In January 2018, the team wrote a patch (a block of visual code) to demonstrate the concept of ‘listening to a rate of change’. The visual time lapse video footage of the bacteria is fed into this patch, which converts it into a binary footage (only black and white). The blue bioluminescent spots are converted to black spots on a white canvas. This helps us determine the number of blobs of bacterial colonies and their degree of growth over a period of 5-6 days.

Figure 1 A block of written code (patch) in MAX/msp

Metaphor of the Maraca

Brian came up with the idea of using the maraca, a traditional instrument filled with pebbles and used as a shaker or a rattle. Each bacterium can be treated as a pebble inside the maraca and as the bacteria grew in number, so did the intensity of the rattling of these pebbles inside the maraca. Ritwik also explained that we could treat each bacterium as a coffee bean inside an empty coke can and shake the can.
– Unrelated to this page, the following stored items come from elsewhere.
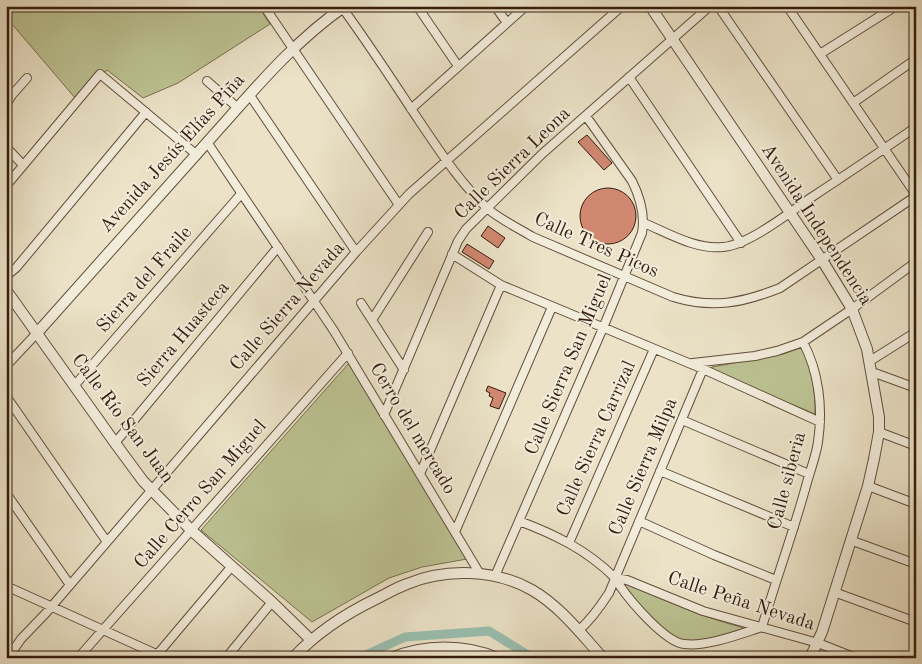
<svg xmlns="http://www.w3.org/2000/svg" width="922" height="664" font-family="'Old Standard TT',serif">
<rect width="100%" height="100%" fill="#ebe2c7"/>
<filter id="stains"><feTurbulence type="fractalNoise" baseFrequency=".004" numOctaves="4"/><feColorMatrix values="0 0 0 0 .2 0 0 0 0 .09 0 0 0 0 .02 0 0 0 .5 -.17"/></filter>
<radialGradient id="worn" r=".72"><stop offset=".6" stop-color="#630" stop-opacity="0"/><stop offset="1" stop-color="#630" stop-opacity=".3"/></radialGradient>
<!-- green -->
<path fill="#bcc292" stroke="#786f50" d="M12 6H258L270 24 178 83 143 98 107 70 76 99 6 17V10Z
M803 347C811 368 816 391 815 414L710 370 712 367 783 354Z
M349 363 467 559 422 567 389 578 312 622 201 530Z
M625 583C665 600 703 618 745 628L746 630C726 635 704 643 684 641 664 638 637 601 623 586Z"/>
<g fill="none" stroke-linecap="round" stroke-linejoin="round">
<!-- canal -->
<path stroke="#99bfb0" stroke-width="9" d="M359 658 405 637 489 631 533 658"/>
</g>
<!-- building -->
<path fill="#d08871" stroke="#341c0d" d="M587 135 612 163 604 170 578 142Z
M580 216a28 28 0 1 1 56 0a28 28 0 1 1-56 0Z
M488 226 505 238 498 248 481 236Z
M467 244 494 261 489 269 462 252Z
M488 386 506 393 499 409 490 406 493 398 489 396 490 393 486 391Z"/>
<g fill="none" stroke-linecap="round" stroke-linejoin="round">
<!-- minor casing -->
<g stroke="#624e3c" stroke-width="10">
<path id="minor" d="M264 6 399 205
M341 6C369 44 394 83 420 122 441 153 461 184 488 209 501 220 518 228 533 237L673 297C713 309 742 303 780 288L916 196
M417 6 458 66
M495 6 507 23
M718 6 838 180
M787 6 916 195
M820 54 896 6
M629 77 741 243
M207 81 238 108
M249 94 356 252
M853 103 916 59
M6 105 12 95 27 78
M411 109 526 6
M207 142 334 331 480 574
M6 147 23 165
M6 186 100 74 197 155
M644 223C668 233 696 250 723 247 749 245 790 212 812 197 847 174 881 151 916 127
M452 254 501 285 703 369 820 422
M6 276 16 268 146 112
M361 303 404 370
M372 320 428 232
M870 361 916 332
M693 363 755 356 777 351 803 342 852 309 916 262
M6 366 37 333
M872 372 916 388
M74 386 241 194
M6 396 107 542
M384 415 458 241 466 229 542 154 710 6
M682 420 809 474
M879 432 916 446
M115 443 278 247
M660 471 794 527
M420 474 501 285
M868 486 916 504
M6 493 70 585
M519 521C554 534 587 550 614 577 617 579 618 583 620 586 631 602 665 642 684 644 707 647 740 634 762 627
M639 521 714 555 776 580
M455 532 552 307
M850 540 916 564
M569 543 654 349
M495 576 603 328 642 233C645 216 640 197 632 181L586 116
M615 578 627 580 703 611 818 643 856 658
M6 586 165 658
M834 592 916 622
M762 627C776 580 793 533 806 486 810 471 816 456 818 442 823 408 819 372 803 342
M578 631C591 620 600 607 609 593L703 369
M156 656 232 566
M8 658 21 639 46 613 356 252 409 194 622 6
M78 658 348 353
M226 658 272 602"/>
</g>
<!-- tertiary casing -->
<g stroke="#624e3c" stroke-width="12">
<path id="tertiary" d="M650 6 822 260 852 309 867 349 879 417V432L874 459 868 486 822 632 810 658
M6 290 115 443 143 481 191 530 272 602 310 639
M37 333 227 120C263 79 299 38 345 6
M293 658C316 633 345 614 376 599 386 594 396 588 407 584 445 568 495 569 532 590 561 607 581 634 603 658
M392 658C423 644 466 644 497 658"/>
</g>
<!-- minor -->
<use href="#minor" stroke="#f2ecdb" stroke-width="8"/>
<!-- tertiary -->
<use href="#tertiary" stroke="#f2ecdb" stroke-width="10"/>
</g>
<g text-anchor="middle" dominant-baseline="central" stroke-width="4" stroke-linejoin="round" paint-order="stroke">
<!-- street labels -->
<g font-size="19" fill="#341c0d" stroke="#f2ecdb">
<text transform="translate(173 154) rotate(-48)">Avenida Jesús Elías Piña</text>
<text transform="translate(513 164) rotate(-44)">Calle Sierra Leona</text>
<text transform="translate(816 225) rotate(57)">Avenida Independencia</text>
<text transform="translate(596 246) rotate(24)">Calle Tres Picos</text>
<text transform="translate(145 280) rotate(-49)">Sierra del Fraile</text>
<text transform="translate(288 307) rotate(-49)">Calle Sierra Nevada</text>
<text transform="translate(184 335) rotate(-50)">Sierra Huasteca</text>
<text transform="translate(569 365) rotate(-67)">Calle Sierra San Miguel</text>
<text transform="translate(122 419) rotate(53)">Calle Río San Juan</text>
<text transform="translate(412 429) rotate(59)">Cerro del mercado</text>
<text transform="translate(597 439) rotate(-66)">Calle Sierra Carrizal</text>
<text transform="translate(644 467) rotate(-67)">Calle Sierra Milpa</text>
<text transform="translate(788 481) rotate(-75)">Calle siberia</text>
<text transform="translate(201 495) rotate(-49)">Calle Cerro San Miguel</text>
<text transform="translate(741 602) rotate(18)">Calle Peña Nevada</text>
</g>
</g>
<!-- margin -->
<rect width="922" height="664" fill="none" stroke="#ebe2c7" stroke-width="25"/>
<rect x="8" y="8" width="907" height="649" fill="none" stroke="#341c0d" stroke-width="2.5"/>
<rect x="12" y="12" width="897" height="639" fill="none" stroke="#341c0d"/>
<rect width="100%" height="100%" filter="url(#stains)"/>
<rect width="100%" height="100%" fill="url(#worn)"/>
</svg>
Once the bacteria grew in number, then number of coffee beans inside grew and the sound changed.

Figure 2 Maraca, a musical instrument (commonly known as shakers)


Q&A Video Link:

The audience listened to this ‘sonification’ and we had a variety of reactions from different people. A biology student asked how this project can lead into cancer research. Ritwik explained that these bacteria are like indicators of health within various regions of the body. Bioluminescent bacteria can indicate whether the regions of our body have been attacked by cancer cells or not, depending on their characteristic of giving out light. If they give out light, the region is healthy, if the light dies out the region is infested with cancer cells. He gave the analogy of the colonies of bacteria being like an army or a civilization that lives managing nutrients for the entire colony. Once the civilization is thriving in a healthy condition with sufficient nutrients, they are able to make light. At this point, Roger Malina and Sabrina Starnaman brought up the point of the anthropocentric nature of explaining concepts in science and how it sometimes makes the concept more familiar to understand, though ethically debatable. Another member of the audience also pointed that the sounds reminded him of the lost musical genre of ‘blip-hop’.
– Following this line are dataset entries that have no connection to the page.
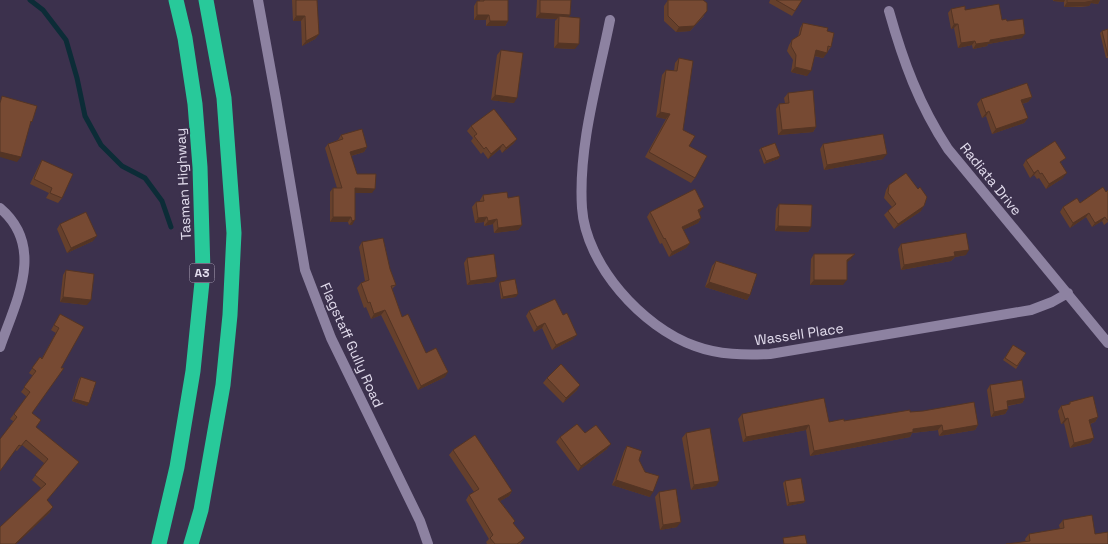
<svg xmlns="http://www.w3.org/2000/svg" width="1108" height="544" viewBox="0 0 1108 544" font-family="'Space Grotesk',sans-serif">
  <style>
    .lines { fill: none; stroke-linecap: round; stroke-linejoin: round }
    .stream { stroke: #0c2c37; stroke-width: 5 }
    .minor { stroke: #8d82a1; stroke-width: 10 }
    .motorway { stroke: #28c99a; stroke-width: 15 }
    .wall { fill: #66402c }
    .shaded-wall { fill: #533424 }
    .building { fill: #774a33; stroke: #533424 }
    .labels { text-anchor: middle; stroke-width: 4; stroke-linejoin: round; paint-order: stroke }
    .shield { fill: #3c314d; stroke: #b0a9bd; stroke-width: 1 }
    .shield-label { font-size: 12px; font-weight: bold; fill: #e2dced }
    .street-label { font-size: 14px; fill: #e2dced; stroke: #3c314d }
  </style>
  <rect width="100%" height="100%" fill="#3c314d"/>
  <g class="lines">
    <!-- stream -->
    <path class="stream" d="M30 0 43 10 66 40 77 78 85 116 101 145 122 166 145 178 162 201 171 227"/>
    <!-- minor -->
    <path class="minor" d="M258 0 276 99 305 270 331 338 420 521 428 544
      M889 11C903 61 919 105 948 149L1108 343
      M610 20C598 80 578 146 582 208 586 265 642 327 695 346 719 355 745 355 770 354L1031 310 1052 302 1068 293
      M0 208C46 247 16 301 0 347"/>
    <!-- motorway -->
    <path class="motorway" d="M159 544 177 467 193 371 203 272 200 167 195 104 185 38 176 0
      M191 544 201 510 223 385 230 315 234 233 224 98 206 0"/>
  </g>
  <!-- wall -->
  <path class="wall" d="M292 0H317L319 34 315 39 302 46 301 21H293Z
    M480 0H508V21L505 26H486V20H474V6L477 1H480Z
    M537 0H571L570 15 568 17 575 49 554 48 555 21 557 19 536 18Z
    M668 0 704 16 690 31 676 32 664 21V6Z
    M770 0H802L792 16 769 3Z
    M1053 0H1100L1098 4 1091 3 1089 6 1081 7H1064V2L1053 1Z
    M951 9 965 10 1007 21 1022 38 988 44 987 46 973 49 972 45 958 48 954 28 951 29 948 13Z
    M803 23 827 31 831 47 823 58 814 56 807 76 791 72 793 60 787 51 789 45 792 40 798 37 800 28Z
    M1108 29V58H1106L1100 33 1102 31Z
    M501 50 514 103 491 100 497 55Z
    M679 58 683 130 689 146 695 178 691 183 645 157 666 119 656 117 662 75 666 70 674 71 675 63Z
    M788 93 816 127 813 132 778 135 776 109 779 104 785 103 784 98Z
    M1032 97 1028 102 1022 104 1028 118 1024 123 992 134 986 116 982 118 977 104 981 99Z
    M471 126 517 139 513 144 502 153 500 149 488 159 483 152 481 154 471 141 473 138 467 131Z
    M341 135 367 147 364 152 351 156 357 174 372 193H355L352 225H349L348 222H330V192L333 188H337L325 148 328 144 338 140Z
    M823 144 883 159 824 170 820 149Z
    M761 148 780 156 778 159 764 164 759 150Z
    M42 160 62 198 58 203 46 198 49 193 30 184 39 165Z
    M1026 160 1062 163 1061 164 1063 178 1046 189 1039 178 1037 179 1034 175 1030 178 1023 165Z
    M889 185 921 211 894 229 884 215 892 207 884 198 886 190Z
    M1103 187 1108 222 1104 225 1102 221 1092 227 1086 217 1070 228 1060 212 1063 207 1080 203Z
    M483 195 508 198 522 225 518 230 494 233 493 224 484 226V222L475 223 472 207 476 202H480V200Z
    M779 204 811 227 808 232 775 231 776 209Z
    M650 212H700L699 213 701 218 698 223 683 230 690 243 686 248 669 257 662 243 660 244 647 217Z
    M60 224 93 241 67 253 57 229Z
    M362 242 390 269 396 285 392 289 402 317 426 353 445 377 418 390 381 315 371 319 366 307 364 308 357 288 361 283 365 281 359 247Z
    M901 244 966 255 955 257 951 261 901 270 898 249Z
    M814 254 851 259 847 262 843 285H810L811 259Z
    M467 258 497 277 494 282 467 285 464 263Z
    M716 261 750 295 747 300 705 287 712 266Z
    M66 270 87 305 60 302 63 275Z
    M500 282 516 297 501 299 499 284Z
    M529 311 573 339 552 350 542 328 534 332 526 316Z
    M60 314 84 327 32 413 36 427 79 462 47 500 50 512 16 544H0L41 488 32 480 44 463 22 445 17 451 15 450 13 421 10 419 27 397 21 392 33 376 29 373 40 357 42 358 56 333 51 330Z
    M1013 345 1026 353 1016 369 1003 360Z
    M81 377 87 406 72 401 79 379Z
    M547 378 577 390 563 403 543 383Z
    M990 385 1025 398 1022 403 1008 406V409L1005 414 991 417 987 390Z
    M1070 402 1098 417 1095 422 1090 424 1094 438 1090 443 1070 448 1064 423 1061 424 1058 411 1061 406 1068 405Z
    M910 412 978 425 975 430 939 436 938 430 912 433 910 437 810 456 806 430 743 442 738 419 742 414 829 422 844 421Z
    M585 433 607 449 578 471 556 442 560 437Z
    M686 433 716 486 691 490 682 438Z
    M627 446 650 497 612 485 624 451Z
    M453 450 512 491 509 496 500 501 515 521 513 523 525 538 520 544H487L486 542 489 539 466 500 469 495 474 492 449 455Z
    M785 481 805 501 803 503 787 506 783 483Z
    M659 492 677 527 660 530 655 497Z
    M1063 520 1095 534 1108 544 1026 542 1025 539 1029 534 1060 529 1059 525Z"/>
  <!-- shaded-wall -->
  <path class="shaded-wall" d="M1054 0H1065L1064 2 1053 1Z
    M1092 0H1100L1098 4 1091 3 1089 6 1064 7 1067 2Z
    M707 11 690 31 676 32 679 27Z
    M540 13 570 15 567 19 559 16 557 19 536 18Z
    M477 15H489L486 20H474Z
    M296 16H305L301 21H293Z
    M490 21H508L505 26H486Z
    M954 24H958L954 28 951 29Z
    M319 34 315 39 302 46 306 41Z
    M1025 34 1022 38 988 44 987 46 973 49 976 44 990 40Z
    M975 41 972 45 958 48 961 43Z
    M558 43 579 44 575 49 554 48Z
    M816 50 827 53 823 58 812 55Z
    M795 67 811 71 807 76 791 72Z
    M495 95 517 98 514 103 491 100Z
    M1032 97 1028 102 1018 105 1021 100Z
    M989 111 986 116 982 118 986 113Z
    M660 112 670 114 666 119 656 117Z
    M1028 118 1024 123 992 134 996 129Z
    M816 127 813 132 778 135 782 130Z
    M517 139 513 144 502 153 506 148Z
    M503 144 500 149 488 159 491 154Z
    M367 147 364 152 347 157 350 152Z
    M0 152 21 157 17 162 0 157Z
    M887 154 883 159 824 170 827 165Z
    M780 156 778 159 764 164 766 161Z
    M1038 170 1034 175 1030 178 1034 173Z
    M1067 173 1063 178 1046 189 1049 184Z
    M355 188 375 189 372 193H352Z
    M924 206 921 211 894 229 898 224Z
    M704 207 700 212 694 215 698 210Z
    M1089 213 1086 217 1070 228 1073 223Z
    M333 217H351L348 222H330Z
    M487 217 484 222 475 223 478 218Z
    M1105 217 1102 221 1092 227 1095 223Z
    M701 218 698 223 679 232 682 227Z
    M497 219 493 224 484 226 488 221Z
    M355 220 352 225H349L352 221Z
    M522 225 518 230 494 233 498 228Z
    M778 226 811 227 808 232 775 231Z
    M97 236 93 241 67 253 71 248Z
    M690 243 686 248 669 257 672 252Z
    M969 250 966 255 955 257 951 261 901 270 904 265 954 252Z
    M855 254 851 259 844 265 847 260Z
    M497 277 494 282 467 285 470 281Z
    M814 280H847L843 285H810Z
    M709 282 750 295 747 300 705 287Z
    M518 294 516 297 501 299 503 297Z
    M63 297 91 300 87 305 60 302Z
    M385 310 381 315 371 319 374 314Z
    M545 323 542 328 534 332 537 327Z
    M577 335 573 339 552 350 556 345Z
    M448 372 445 377 418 390 421 386Z
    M580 385 577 390 563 403 566 398Z
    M1025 398 1022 403 1004 406 1007 401Z
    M74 399 89 403 87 406 72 401Z
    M1008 409 1005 414 991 417 994 412Z
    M1098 417 1095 422 1085 425 1089 420Z
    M1068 418 1064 423 1061 424 1065 419Z
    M809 425 806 430 743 442 746 437Z
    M942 425 938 430 912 433 910 437 810 456 814 451 913 429Z
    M978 425 975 430 939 436 943 431Z
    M1094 438 1090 443 1070 448 1074 443Z
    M611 444 607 449 578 471 581 466Z
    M616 480 653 492 650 497 612 485Z
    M719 481 716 486 691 490 694 485Z
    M512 491 509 496 495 504 498 499Z
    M805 501 803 503 787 506 789 503Z
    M53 507 50 512 16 544H15Z
    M681 522 677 527 660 530 663 525Z"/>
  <!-- building -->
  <path class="building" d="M296 0H317L319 34 306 41 305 16H296Z
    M484 0H508V21H490L489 15H477V1H484Z
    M540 0H571L570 15 540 13Z
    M668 0H703L707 3V11L694 26 679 27 668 16Z
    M776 0H802L795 11Z
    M1067 0H1093V1L1085 2H1067Z
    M999 4 1002 20 1006 19 1007 21 1023 19 1025 34 990 40V42L976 44 975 41 961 43 958 24H954L951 9 965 6V10Z
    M559 16 580 18 579 44 558 43Z
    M803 23 828 28 827 31 834 33 831 47 828 46 827 53 816 50 811 71 795 67 796 55 791 46 792 40 800 35Z
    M1108 29V56L1102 31Z
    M501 50 523 53 517 98 495 95Z
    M679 58 693 61 683 130 695 136 689 146 707 156 695 178 649 152 670 114 660 112 666 70 677 71Z
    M1027 83 1032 97 1021 100 1028 118 996 129 989 111 986 113 981 99Z
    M813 90 816 127 782 130 779 104 789 103 788 93Z
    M2 96 37 106 32 122 31 121 21 157 0 152V103Z
    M494 109 517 139 506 148 503 144 491 154 486 147 484 149 474 136 477 134 471 126Z
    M362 129 367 147 350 152 357 174H376L375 189 355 188V220L352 221 351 217H333V188H342L328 144 343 139 341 135Z
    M883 134 887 154 827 165 823 144Z
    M1055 141 1066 158 1060 162 1067 173 1049 184 1042 173 1040 174 1038 170 1034 173 1026 160Z
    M775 143 780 156 766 161 761 148Z
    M42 160 73 174 62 198 50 193 52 188 34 179Z
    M906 173 918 189 920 187 927 197 924 206 898 224 888 211 896 204 888 193 889 185Z
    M1103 187 1106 192 1108 190V220H1107L1105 217 1095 223 1089 213 1073 223 1063 207 1077 198 1080 203Z
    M695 189 704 207 698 210 701 218 682 227 690 243 672 252 665 238 664 239 650 212Z
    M507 192 508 198 519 196 522 225 498 228 497 219 488 221 487 217 478 218 476 202 484 201 483 195Z
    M779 204 812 205 811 227 778 226Z
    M86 212 97 236 71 248 60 224Z
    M966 233 969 250 954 252 955 256 904 265 901 244Z
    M383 238 390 269 396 285 391 286 402 317 408 314 426 353 436 348 448 372 421 386 385 310 374 314 370 302 368 303 361 283 369 280 362 242Z
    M494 254 497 277 470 281 467 258Z
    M814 254H855L847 260V280H814Z
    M716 261 757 274 750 295 709 282Z
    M66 270 94 274 91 300 63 297Z
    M515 279 518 294 503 297 500 282Z
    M555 299 563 315 567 313 577 335 556 345 545 323 537 327 529 311Z
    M60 314 84 327 61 368H64L32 413 41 420 36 427 79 462 47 500 53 507 15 544H0V527L46 484 35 475 48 459 26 440 21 446 19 445 0 471V439L17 417 14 414 30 392 24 387 36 371 32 368 40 357 42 359 59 328 54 325Z
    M1013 345 1026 353 1017 366 1005 358Z
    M561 364 580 385 566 398 547 378Z
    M81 377 96 382 89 403 74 399Z
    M1022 380 1025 398 1007 401 1008 409 994 412 990 385Z
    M1093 396 1098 417 1089 420 1094 438 1074 443 1068 418 1065 419 1061 406 1070 404V402Z
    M824 398 829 422 844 419V421L910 410V412L923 411 974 402 978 425 943 431 942 425 913 429V432L814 451 809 425 746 437 742 414Z
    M577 424 585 433 596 425 611 444 581 466 560 437Z
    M710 428 719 481 694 485 686 433Z
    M475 435 512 491 498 499 515 521 513 523 525 538 517 544H495L490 538 493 535 469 495 479 489 453 450Z
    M627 446 642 451 639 460 645 472 659 476 653 492 616 480Z
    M801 478 805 501 789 503 785 481Z
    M676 489 681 522 663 525 659 492Z
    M1092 515 1095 534 1108 532V544H1006L1030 541 1029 534 1064 528 1063 520Z
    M805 535 807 544H784L783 538Z"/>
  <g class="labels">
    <!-- shield labels -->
    <rect class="shield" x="189.5" y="263.5" width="25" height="19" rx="4"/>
    <g class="shield-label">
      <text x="202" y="277">A3</text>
    </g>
    <!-- street labels -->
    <g class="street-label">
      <text transform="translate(991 179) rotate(51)" y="5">Radiata Drive</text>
      <text transform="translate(183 184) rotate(-93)" y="5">Tasman Highway</text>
      <text transform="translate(799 334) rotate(-8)" y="5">Wassell Place</text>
      <text transform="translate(352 345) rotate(66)" y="5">Flagstaff Gully Road</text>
    </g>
  </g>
</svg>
The presentation ended with a holistic discussion of how the field of art-science is evolving and reaching a realm where art informs science through its experimental unorthodox ways and science informs art through its own disciplined methods. In the process of striking the equilibrium between the two fields, there’s a vast array of research areas to be explored and new innovative solutions to be found.